CHANDIGARH: At a time when the severe air pollution in Delhi and surrounding areas is being blamed on stubble burning, Punjab has taken the biomass power route to solve the issue. The government will soon set up 14 biomass projects in the state which will produce power and CNG from the crop residue.
Punjab produces 17.72 million tonnes of paddy straw annually.
Sources in the Punjab Energy Development Agency (PEDA) stated that already 10 biomass projects have been completed and commissioned in Muktsar, Ferozepur, Hoshiarpur, Mansa, Moga, Patiala and Jalandhar districts with a total capacity of 73.50 MW. The projects will require 0.55 million ton of paddy straw per year.
Another four biomass projects with a capacity of 61 MW are under execution in Fatagarh Sahib, Ferozepur and Faridkot districts and will consume 0.55 million tons of straw. Ten other BIO-CNG, Bio-Ethanol and Bio-Coal projects are in pipeline in various parts of the state which will consume 0.92 million tons of straw.
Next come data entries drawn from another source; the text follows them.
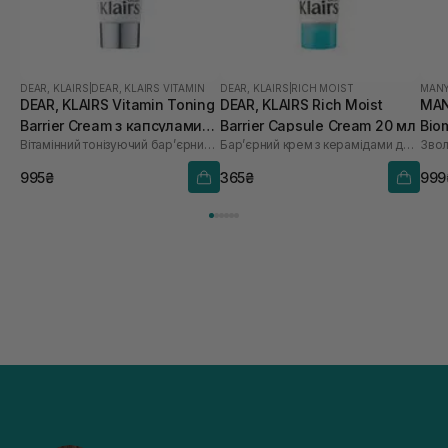
DEAR, KLAIRS
|
DEAR, KLAIRS VITAMIN
DEAR, KLAIRS
|
RICH MOIST
MANY
DEAR, KLAIRS Vitamin Toning
DEAR, KLAIRS Rich Moist
MAN
Barrier Cream з капсулами
Barrier Capsule Cream 20 мл
Bio
Вітамінний тонізуючий бар’єрний крем
Бар’єрний крем з керамідами для інтенсивного зволоження
вітаміну C 60 мл
мл
995₴
365₴
999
"Keeping in view the surplus availability of straw, it was decided to set-up five more biogas plants with a capacity of 24,000 cum raw biogas per day from each plant. One lakh tonnes of straw will be consumed in these three plants," said an official of PEDA, adding that all the plants in the pipeline will be completed by 2021-22.
The state government has already received three e-bids, the official further said.
According to the state agriculture department, 49,157 cases of stubble burning have been reported in Punjab so far this year against 48,604 cases last year till the same period. The highest farm fires were in Sangrur (6,606) followed by Bathinda (5,549) and Ferozepur (4539).
Punjab Police has registered cases against 1,630 farmers and arrested and bailed out 1327 till October 16. In all, 3,200 police patrolling teams along with 1,375 squads from the revenue department have been assigned to catch those resorting to stubble burning.
Central Pollution Control Board member secretary Prashant Gargava said: "The crop residue burning has contributed about 44 percent of pollution to the national capital. Now, we have created a forecast model that will predict pollution at least a week in advance. That will help us in our response action plan as to what additional measures are required to be taken. We have identified hot spots and also deployed our teams to provide real-time information. We have also tied up with IIT-Delhi and made 15 day plans on the areas to focus on."